# ABOUT THIS TASK
Return unchanged the lines of the items from the line with "Give a lens" through the line with "566.5], [0, 0, 1]] dist [-0.004558, -0.000582]", both ends included.

Segment Start: PROVIDED RECORDS

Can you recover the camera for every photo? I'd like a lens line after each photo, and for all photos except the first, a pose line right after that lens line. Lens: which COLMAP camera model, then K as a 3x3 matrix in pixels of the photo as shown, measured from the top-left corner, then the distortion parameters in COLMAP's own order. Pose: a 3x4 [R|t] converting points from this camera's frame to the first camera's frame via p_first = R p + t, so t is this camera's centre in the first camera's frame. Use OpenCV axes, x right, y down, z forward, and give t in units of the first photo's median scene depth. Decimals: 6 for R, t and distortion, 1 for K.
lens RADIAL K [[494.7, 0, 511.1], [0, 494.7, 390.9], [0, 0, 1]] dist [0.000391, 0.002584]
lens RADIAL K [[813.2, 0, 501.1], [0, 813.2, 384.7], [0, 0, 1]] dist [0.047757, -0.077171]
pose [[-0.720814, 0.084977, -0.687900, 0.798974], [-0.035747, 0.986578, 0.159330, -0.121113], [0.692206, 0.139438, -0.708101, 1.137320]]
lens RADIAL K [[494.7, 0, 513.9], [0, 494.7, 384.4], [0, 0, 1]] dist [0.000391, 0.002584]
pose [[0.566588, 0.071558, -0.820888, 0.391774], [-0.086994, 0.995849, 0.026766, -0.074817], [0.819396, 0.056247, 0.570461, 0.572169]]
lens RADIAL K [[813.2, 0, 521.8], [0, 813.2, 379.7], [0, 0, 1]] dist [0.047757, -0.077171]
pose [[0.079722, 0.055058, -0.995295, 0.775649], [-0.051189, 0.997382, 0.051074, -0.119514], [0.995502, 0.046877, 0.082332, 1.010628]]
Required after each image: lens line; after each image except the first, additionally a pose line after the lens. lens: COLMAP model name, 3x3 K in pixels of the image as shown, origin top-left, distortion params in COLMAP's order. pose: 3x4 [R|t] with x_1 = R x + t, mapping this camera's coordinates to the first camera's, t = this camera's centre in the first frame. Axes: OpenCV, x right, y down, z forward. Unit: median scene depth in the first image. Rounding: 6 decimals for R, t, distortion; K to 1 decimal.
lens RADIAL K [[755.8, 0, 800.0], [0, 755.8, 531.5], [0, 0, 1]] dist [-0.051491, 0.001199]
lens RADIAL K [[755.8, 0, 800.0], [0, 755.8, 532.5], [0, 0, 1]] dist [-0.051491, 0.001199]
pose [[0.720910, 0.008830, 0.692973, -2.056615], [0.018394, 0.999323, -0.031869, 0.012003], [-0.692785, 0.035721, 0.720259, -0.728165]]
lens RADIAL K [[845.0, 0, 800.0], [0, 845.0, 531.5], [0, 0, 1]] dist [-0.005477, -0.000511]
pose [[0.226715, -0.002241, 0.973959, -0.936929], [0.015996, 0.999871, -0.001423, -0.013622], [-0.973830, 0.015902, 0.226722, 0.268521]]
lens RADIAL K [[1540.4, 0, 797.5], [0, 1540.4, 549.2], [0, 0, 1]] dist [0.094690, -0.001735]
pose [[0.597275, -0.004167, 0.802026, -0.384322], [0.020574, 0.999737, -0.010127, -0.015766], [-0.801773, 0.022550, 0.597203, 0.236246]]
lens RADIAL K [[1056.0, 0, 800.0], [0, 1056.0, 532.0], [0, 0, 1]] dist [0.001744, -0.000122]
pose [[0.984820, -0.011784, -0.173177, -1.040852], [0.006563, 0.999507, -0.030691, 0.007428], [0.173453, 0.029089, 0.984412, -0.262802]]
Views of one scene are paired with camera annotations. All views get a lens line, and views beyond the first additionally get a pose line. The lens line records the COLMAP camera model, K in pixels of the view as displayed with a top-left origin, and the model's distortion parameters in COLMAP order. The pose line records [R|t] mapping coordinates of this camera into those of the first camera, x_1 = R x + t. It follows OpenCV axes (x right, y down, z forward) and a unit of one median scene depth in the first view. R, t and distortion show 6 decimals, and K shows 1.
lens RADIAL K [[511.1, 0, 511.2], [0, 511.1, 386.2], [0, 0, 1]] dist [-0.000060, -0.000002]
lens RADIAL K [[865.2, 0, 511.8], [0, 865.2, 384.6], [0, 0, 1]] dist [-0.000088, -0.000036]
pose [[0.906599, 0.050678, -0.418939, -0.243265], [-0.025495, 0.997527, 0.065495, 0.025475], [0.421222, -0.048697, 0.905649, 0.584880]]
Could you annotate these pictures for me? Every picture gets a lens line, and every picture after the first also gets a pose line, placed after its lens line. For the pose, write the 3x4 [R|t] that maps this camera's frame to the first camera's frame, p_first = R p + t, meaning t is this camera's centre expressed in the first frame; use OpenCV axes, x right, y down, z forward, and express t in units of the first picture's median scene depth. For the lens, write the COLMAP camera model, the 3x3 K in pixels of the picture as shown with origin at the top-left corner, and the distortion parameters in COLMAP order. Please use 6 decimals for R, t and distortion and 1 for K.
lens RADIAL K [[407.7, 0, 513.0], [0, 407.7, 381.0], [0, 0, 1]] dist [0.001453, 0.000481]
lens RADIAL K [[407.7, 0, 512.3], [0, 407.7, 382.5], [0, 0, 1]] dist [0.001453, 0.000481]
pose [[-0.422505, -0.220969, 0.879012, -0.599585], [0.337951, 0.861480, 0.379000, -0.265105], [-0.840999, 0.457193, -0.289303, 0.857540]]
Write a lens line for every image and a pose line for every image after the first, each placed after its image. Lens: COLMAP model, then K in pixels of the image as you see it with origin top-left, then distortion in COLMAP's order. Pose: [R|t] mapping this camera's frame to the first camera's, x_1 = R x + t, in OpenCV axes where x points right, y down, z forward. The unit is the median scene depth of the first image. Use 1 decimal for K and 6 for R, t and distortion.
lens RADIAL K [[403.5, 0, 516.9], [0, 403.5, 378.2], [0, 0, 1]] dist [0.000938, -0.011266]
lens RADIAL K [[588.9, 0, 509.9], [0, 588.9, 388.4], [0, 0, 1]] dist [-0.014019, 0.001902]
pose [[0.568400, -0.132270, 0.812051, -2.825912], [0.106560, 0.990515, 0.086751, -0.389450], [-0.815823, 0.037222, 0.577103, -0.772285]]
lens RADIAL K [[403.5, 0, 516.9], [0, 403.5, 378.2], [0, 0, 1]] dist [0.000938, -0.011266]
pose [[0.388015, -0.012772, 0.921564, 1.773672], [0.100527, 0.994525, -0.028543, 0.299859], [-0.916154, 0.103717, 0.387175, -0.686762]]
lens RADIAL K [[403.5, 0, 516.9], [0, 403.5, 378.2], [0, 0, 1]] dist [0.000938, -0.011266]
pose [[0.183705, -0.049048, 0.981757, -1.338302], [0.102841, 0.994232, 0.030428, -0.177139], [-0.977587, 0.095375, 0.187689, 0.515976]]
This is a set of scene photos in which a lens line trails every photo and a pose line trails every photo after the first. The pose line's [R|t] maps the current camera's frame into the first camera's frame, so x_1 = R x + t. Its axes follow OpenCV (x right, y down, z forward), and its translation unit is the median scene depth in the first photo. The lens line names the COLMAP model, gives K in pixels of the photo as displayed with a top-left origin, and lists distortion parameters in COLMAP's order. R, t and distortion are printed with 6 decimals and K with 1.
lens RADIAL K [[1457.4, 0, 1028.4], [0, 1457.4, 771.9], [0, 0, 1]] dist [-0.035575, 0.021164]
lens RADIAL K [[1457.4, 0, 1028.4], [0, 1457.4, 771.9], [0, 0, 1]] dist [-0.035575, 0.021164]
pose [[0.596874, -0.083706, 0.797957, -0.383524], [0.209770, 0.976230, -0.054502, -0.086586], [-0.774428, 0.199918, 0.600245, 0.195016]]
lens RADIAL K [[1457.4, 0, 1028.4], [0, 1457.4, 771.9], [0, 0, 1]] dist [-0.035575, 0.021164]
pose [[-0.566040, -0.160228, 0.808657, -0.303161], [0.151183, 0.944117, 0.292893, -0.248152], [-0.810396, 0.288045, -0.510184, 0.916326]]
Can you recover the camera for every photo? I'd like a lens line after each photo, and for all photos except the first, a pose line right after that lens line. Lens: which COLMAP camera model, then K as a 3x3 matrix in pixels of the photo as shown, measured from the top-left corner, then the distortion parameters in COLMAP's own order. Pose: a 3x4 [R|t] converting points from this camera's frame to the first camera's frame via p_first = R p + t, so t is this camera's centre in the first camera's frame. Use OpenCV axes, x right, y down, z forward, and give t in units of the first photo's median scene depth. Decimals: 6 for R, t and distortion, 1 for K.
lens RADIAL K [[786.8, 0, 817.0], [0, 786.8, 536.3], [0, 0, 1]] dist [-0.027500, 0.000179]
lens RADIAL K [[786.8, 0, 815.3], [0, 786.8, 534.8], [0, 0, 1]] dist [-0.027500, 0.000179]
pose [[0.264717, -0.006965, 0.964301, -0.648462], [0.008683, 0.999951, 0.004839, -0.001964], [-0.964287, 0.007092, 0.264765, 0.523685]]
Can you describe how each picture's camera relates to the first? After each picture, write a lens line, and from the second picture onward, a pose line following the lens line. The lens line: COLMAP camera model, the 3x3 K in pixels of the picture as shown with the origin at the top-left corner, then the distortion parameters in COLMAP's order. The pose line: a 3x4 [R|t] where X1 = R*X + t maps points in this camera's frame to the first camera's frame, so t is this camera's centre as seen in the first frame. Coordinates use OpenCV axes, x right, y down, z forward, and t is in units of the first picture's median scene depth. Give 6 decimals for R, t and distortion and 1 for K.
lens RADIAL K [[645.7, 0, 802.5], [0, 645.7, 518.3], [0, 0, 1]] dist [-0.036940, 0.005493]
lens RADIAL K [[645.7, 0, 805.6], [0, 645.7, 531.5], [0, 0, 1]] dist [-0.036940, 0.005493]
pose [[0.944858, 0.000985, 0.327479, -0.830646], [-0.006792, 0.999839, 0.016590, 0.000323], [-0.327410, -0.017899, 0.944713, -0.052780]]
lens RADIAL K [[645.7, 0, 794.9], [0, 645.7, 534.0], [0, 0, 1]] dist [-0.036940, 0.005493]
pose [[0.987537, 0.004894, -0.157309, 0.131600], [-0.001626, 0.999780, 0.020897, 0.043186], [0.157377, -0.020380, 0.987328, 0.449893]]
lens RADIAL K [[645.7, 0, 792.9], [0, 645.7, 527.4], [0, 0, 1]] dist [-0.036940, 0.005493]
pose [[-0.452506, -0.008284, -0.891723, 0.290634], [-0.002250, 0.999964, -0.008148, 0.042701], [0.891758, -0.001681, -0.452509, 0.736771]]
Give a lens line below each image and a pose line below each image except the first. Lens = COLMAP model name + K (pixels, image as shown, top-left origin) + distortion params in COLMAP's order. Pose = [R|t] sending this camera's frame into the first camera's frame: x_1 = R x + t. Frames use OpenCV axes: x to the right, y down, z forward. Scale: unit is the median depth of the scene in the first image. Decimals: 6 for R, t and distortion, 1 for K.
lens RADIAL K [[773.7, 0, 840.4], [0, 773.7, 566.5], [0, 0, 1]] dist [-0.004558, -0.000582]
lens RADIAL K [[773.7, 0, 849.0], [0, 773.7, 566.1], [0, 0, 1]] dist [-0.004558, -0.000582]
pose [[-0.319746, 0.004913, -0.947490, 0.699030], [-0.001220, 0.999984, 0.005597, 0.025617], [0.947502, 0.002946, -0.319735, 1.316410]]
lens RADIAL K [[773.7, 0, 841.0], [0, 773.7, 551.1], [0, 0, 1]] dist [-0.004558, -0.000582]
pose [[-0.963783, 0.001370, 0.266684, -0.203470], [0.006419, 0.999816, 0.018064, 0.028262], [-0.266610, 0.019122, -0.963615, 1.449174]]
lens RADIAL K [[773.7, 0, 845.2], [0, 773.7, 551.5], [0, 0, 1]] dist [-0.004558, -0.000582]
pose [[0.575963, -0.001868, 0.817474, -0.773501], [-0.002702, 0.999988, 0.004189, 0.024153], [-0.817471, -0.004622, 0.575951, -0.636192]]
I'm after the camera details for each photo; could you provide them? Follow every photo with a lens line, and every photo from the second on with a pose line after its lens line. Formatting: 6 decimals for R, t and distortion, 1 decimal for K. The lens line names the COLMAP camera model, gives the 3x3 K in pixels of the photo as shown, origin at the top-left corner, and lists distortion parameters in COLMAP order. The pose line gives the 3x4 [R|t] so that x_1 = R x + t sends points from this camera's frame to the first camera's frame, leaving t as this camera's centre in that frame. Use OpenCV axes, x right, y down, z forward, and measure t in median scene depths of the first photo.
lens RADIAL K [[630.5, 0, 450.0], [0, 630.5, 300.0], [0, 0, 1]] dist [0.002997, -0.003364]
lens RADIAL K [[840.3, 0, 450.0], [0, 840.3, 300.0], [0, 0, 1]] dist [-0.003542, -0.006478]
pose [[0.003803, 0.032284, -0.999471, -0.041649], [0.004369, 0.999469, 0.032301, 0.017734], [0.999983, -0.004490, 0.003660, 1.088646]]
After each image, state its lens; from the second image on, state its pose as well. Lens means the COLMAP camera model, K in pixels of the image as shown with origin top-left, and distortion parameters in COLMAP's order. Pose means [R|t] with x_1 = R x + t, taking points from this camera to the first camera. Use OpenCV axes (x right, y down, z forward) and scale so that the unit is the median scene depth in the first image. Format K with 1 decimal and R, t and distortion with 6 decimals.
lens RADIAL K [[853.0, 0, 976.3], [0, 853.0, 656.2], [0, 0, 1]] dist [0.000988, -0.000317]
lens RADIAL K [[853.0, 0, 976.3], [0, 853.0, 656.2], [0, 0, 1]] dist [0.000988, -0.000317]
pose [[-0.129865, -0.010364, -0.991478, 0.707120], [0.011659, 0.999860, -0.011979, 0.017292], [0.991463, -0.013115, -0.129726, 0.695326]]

Segment End: PROVIDED RECORDS

# ANSWER AREA
Give a lens line below each image and a pose line below each image except the first. Lens = COLMAP model name + K (pixels, image as shown, top-left origin) + distortion params in COLMAP's order. Pose = [R|t] sending this camera's frame into the first camera's frame: x_1 = R x + t. Frames use OpenCV axes: x to the right, y down, z forward. Scale: unit is the median depth of the scene in the first image. Decimals: 6 for R, t and distortion, 1 for K.
lens RADIAL K [[773.7, 0, 840.4], [0, 773.7, 566.5], [0, 0, 1]] dist [-0.004558, -0.000582]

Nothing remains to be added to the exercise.